[Extracted data entries]
◆ ◆ ◆

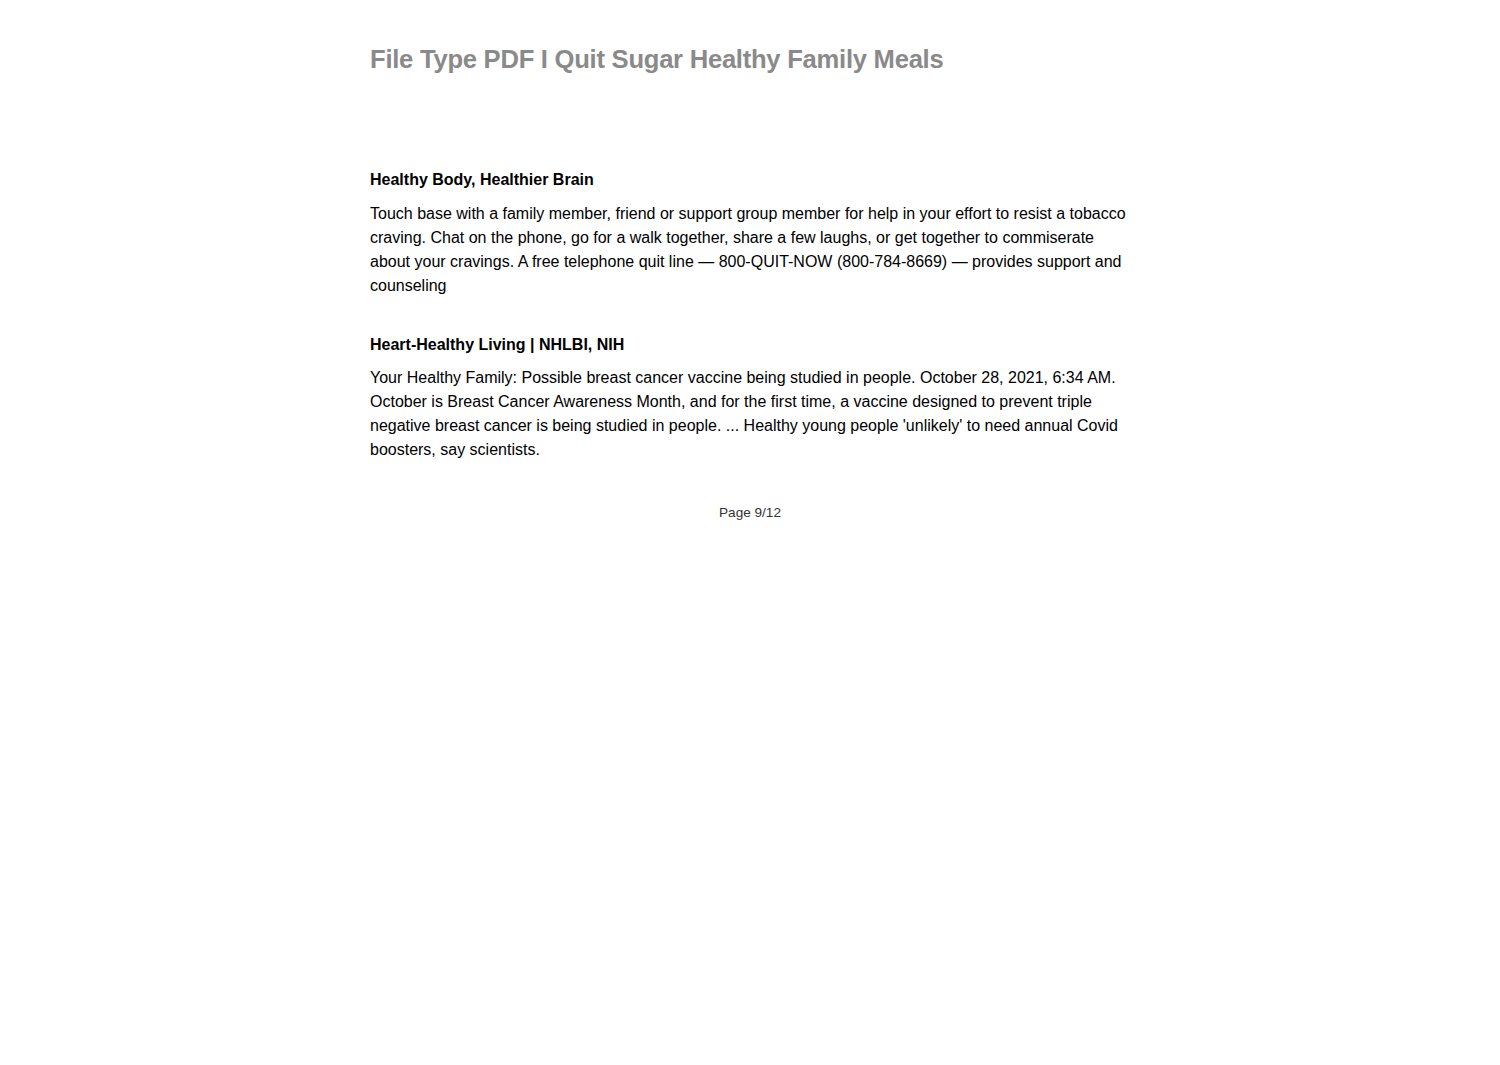File Type PDF I Quit Sugar Healthy Family Meals
Healthy Body, Healthier Brain
Touch base with a family member, friend or support group member for help in your effort to resist a tobacco craving. Chat on the phone, go for a walk together, share a few laughs, or get together to commiserate about your cravings. A free telephone quit line — 800-QUIT-NOW (800-784-8669) — provides support and counseling
Heart-Healthy Living | NHLBI, NIH
Your Healthy Family: Possible breast cancer vaccine being studied in people. October 28, 2021, 6:34 AM. October is Breast Cancer Awareness Month, and for the first time, a vaccine designed to prevent triple negative breast cancer is being studied in people. ... Healthy young people 'unlikely' to need annual Covid boosters, say scientists.
Page 9/12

◆ ◆ ◆

▸ EXERCISE DESCRIPTION
Please set down every record exactly as it appears, leaving out the pictures.

▸ WRITTEN ANSWER
File Type PDF I Quit Sugar Healthy Family Meals
Healthy Body, Healthier Brain
Touch base with a family member, friend or support group member for help in your effort to resist a tobacco craving. Chat on the phone, go for a walk together, share a few laughs, or get together to commiserate about your cravings. A free telephone quit line — 800-QUIT-NOW (800-784-8669) — provides support and counseling
Heart-Healthy Living | NHLBI, NIH
Your Healthy Family: Possible breast cancer vaccine being studied in people. October 28, 2021, 6:34 AM. October is Breast Cancer Awareness Month, and for the first time, a vaccine designed to prevent triple negative breast cancer is being studied in people. ... Healthy young people 'unlikely' to need annual Covid boosters, say scientists.
Page 9/12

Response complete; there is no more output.